Principal of Christchurch Girls' High School
- In office 1987–1998
- Preceded by: Joan Prisk
- Succeeded by: Prue Taylor

Personal details
- Born: Dawn Ruth Ritchie 17 May 1940 (age 85) Auckland, New Zealand
- Occupation: Teacher, school principal

= Dawn Lamb =

Dame Dawn Ruth Lamb (formerly Taylor, née Ritchie; born 17 May 1940) is a former New Zealand schoolteacher. She was principal of Christchurch Girls' High School between 1987 and 1998.

==Early life and family==
Lamb was born Dawn Ruth Ritchie, the daughter of Ruth Adelaide Ritchie (née Leadbeater) and Leslie William Ritchie, in the Auckland suburb of Kohimarama on 17 May 1940. Her first marriage was to Denis Taylor, and the couple spent time in Ghana, where Lamb worked as a personal assistant to Thomas Lionel Hodgkin at the Institute of African Studies, University of Ghana. After moving back to New Zealand in the late 1960s, the couple divorced, and she married Douglas Lamb.

==Education career==
After returning from Ghana, Lamb worked at Auckland's Dilworth School, and later as a dean at Rangitoto College. She was involved in the establishment of Macleans College in the Auckland suburb of Howick, where she was the inaugural senior mistress from 1980 until 1986. While teaching in Auckland, Lamb studied part-time and completed a Bachelor of Laws degree.

In 1987, Lamb was appointed principal of Christchurch Girls' High School, and she remained there until retiring to Wellington in December 1998. She soon became involved with He Huarahi Tamariki in Porirua, New Zealand's first school for teenage parents, where she worked part-time to establish an early childhood centre, which she went on to manage.
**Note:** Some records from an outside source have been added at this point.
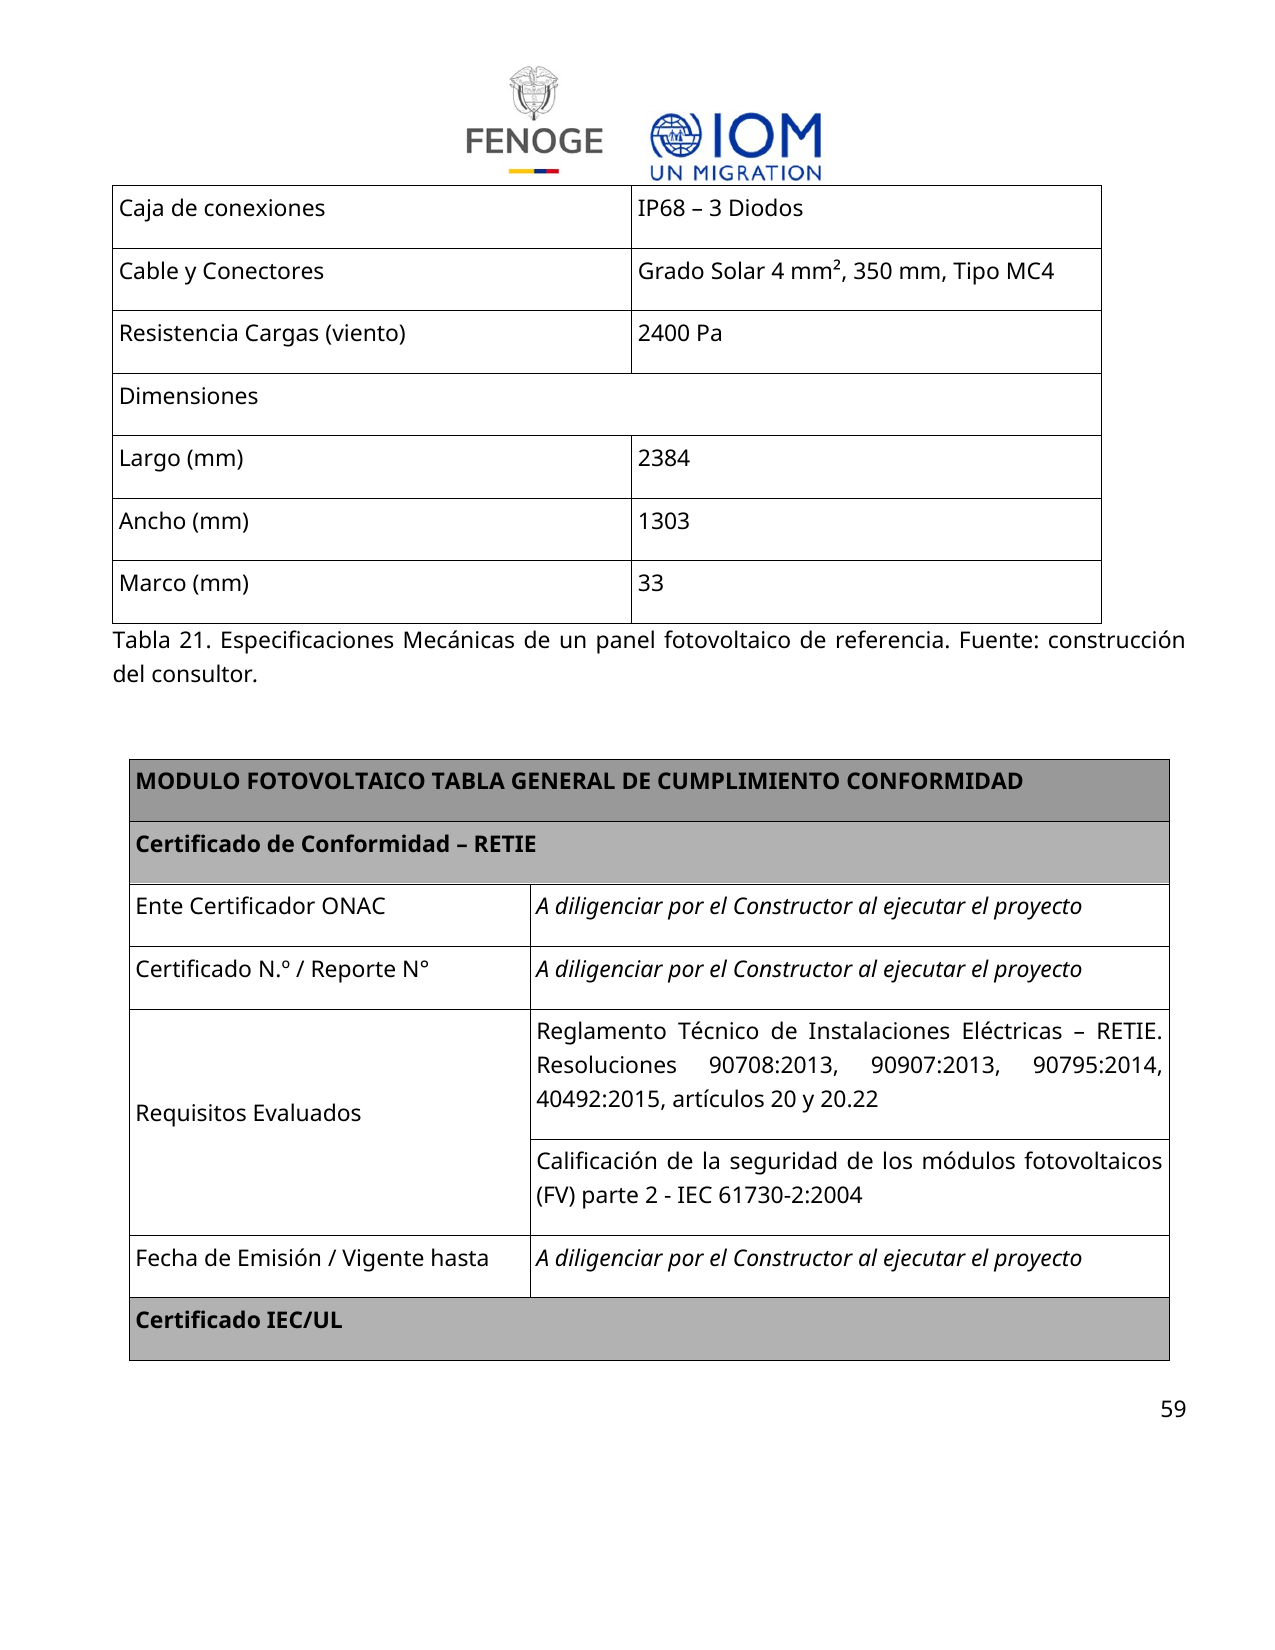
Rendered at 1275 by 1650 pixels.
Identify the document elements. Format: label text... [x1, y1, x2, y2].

table_cell Ente Certificador ONAC [130, 885, 530, 946]
table_cell 2384 [632, 436, 1101, 498]
table_cell A diligenciar por el Constructor al ejecutar el proyecto [531, 947, 1169, 1008]
table_cell Certificado IEC/UL [130, 1298, 1169, 1360]
table_cell Reglamento Técnico de Instalaciones Eléctricas – RETIE. Resoluciones 90708:2013, 90907:2013, 90795:2014, 40492:2015, artículos 20 y 20.22 [531, 1010, 1169, 1138]
picture [450, 60, 622, 179]
table_cell IP68 – 3 Diodos [632, 186, 1101, 248]
table_cell Certificado de Conformidad – RETIE [130, 822, 1169, 883]
table_cell Requisitos Evaluados [130, 1010, 530, 1235]
table_cell Cable y Conectores [113, 249, 631, 310]
table_cell Resistencia Cargas (viento) [113, 311, 631, 373]
table_cell A diligenciar por el Constructor al ejecutar el proyecto [531, 1236, 1169, 1297]
table_cell Largo (mm) [113, 436, 631, 498]
text Tabla 22. Especificaciones Mecánicas de un panel fotovoltaico de referencia. Fuente: construcción del consultor. [112, 624, 1186, 689]
table_cell Fecha de Emisión / Vigente hasta [130, 1236, 530, 1297]
table_cell Calificación de la seguridad de los módulos fotovoltaicos (FV) parte 2 - IEC 61730-2:2004 [531, 1140, 1169, 1235]
table_cell Caja de conexiones [113, 186, 631, 248]
table_cell A diligenciar por el Constructor al ejecutar el proyecto [531, 885, 1169, 946]
picture [646, 111, 825, 182]
table_cell Certificado N.º / Reporte N° [130, 947, 530, 1008]
table_header MODULO FOTOVOLTAICO TABLA GENERAL DE CUMPLIMIENTO CONFORMIDAD [130, 760, 1169, 821]
table_cell Dimensiones [113, 374, 1101, 435]
table_cell 2400 Pa [632, 311, 1101, 373]
table_cell 33 [632, 561, 1101, 623]
table_cell Ancho (mm) [113, 499, 631, 560]
table_cell 1303 [632, 499, 1101, 560]
table_cell Marco (mm) [113, 561, 631, 623]
table_cell Grado Solar 4 mm², 350 mm, Tipo MC4 [632, 249, 1101, 310]
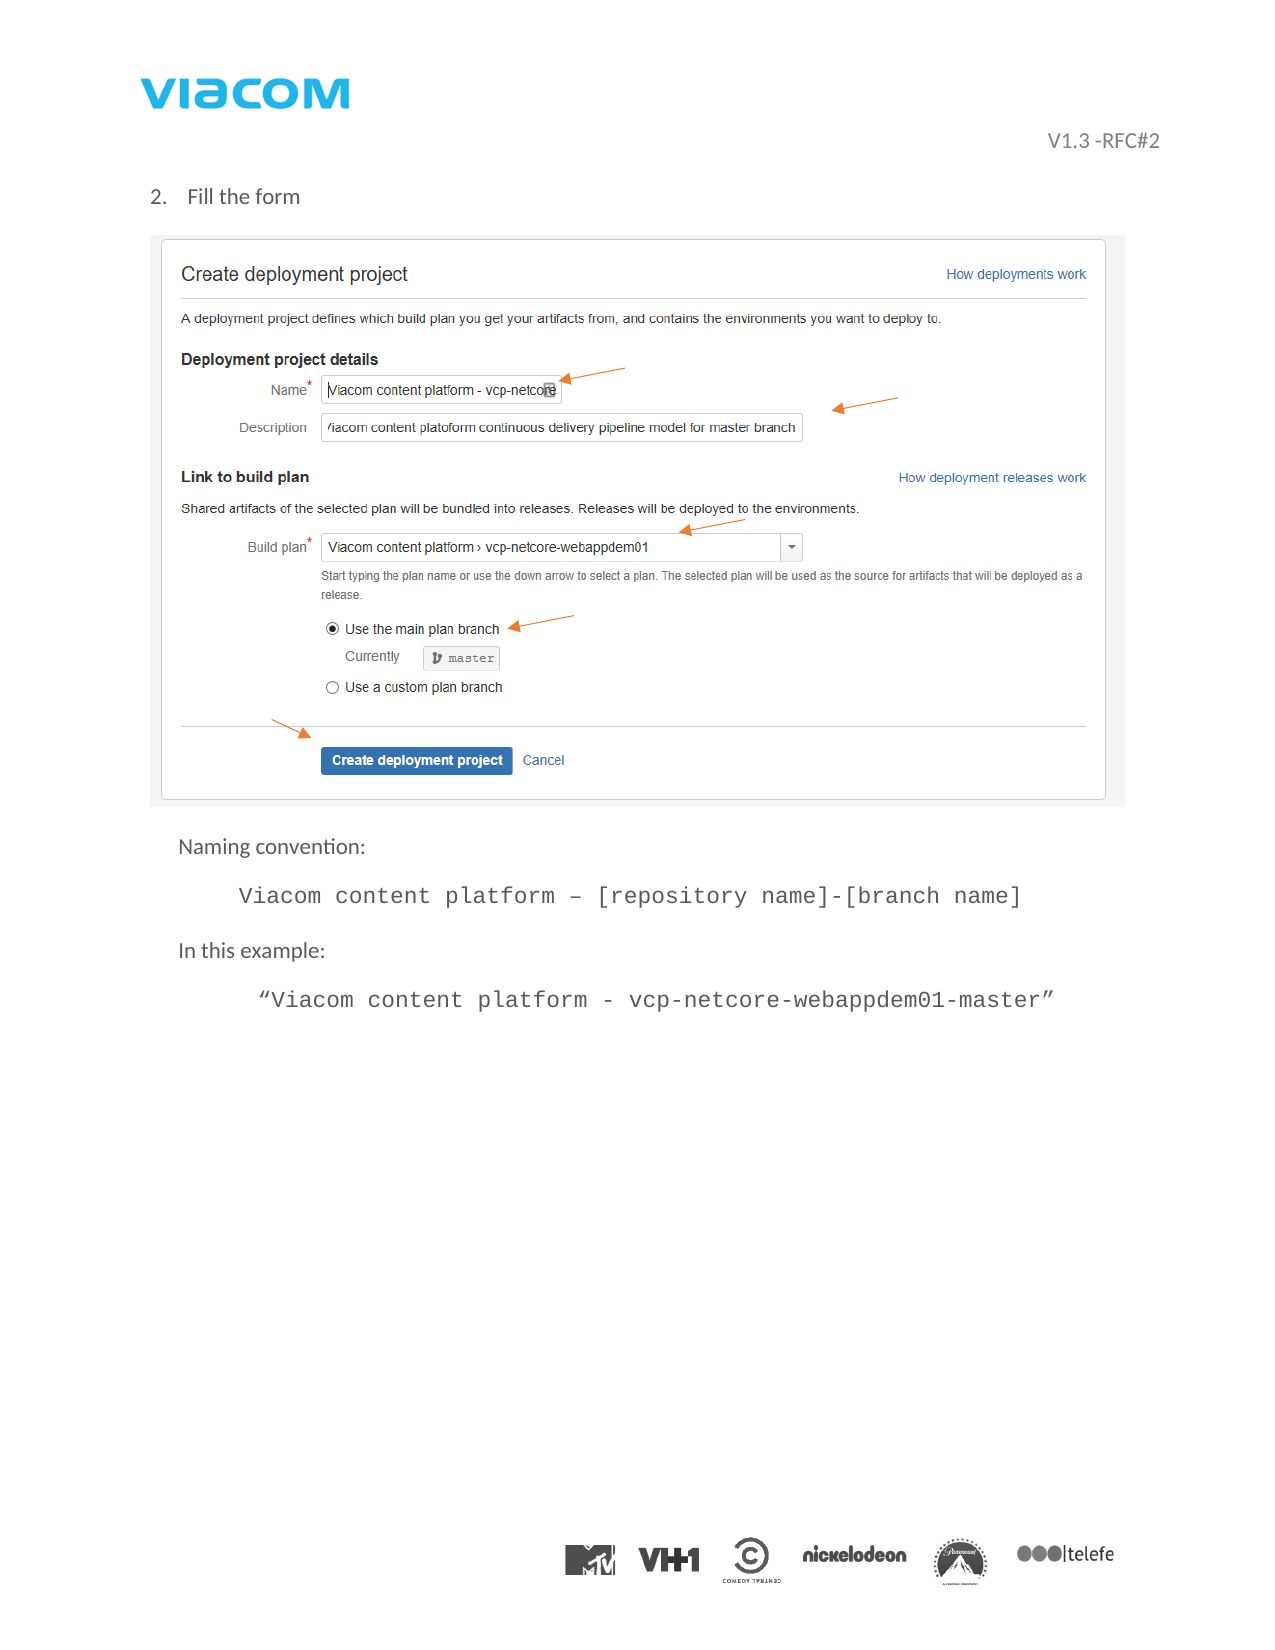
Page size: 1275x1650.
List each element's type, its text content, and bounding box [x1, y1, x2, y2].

picture [150, 235, 1125, 807]
text In this example: [150, 936, 1125, 964]
text “Viacom content platform - vcp-netcore-webappdem01-master” [150, 989, 1125, 1015]
text Naming convention: [150, 832, 1125, 860]
picture [722, 1537, 781, 1583]
picture [637, 1545, 701, 1575]
picture [565, 1545, 616, 1575]
picture [1015, 1545, 1114, 1562]
picture [803, 1545, 908, 1562]
picture [140, 75, 350, 110]
text Viacom content platform – [repository name]-[branch name] [150, 885, 1125, 911]
picture [930, 1530, 993, 1590]
list Fill the form [150, 182, 1125, 211]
From 1990, Lamb was an executive member of the Secondary Principals' Association, the Teacher Registration Board, and the secondary joint action group of the New Zealand Qualifications Authority.

==Other activities==
Lamb is a justice of the peace, and in 2005 she was appointed as a visiting justice, with the authority to hear charges and appeals relating to offences against prison discipline, the treatment and conduct of prison inmates, and to inquire into alleged abuses in prisons.

==Honours==
In the 1993 Queen's Birthday Honours, Lamb was appointed a Dame Commander of the Order of the British Empire, for services to education.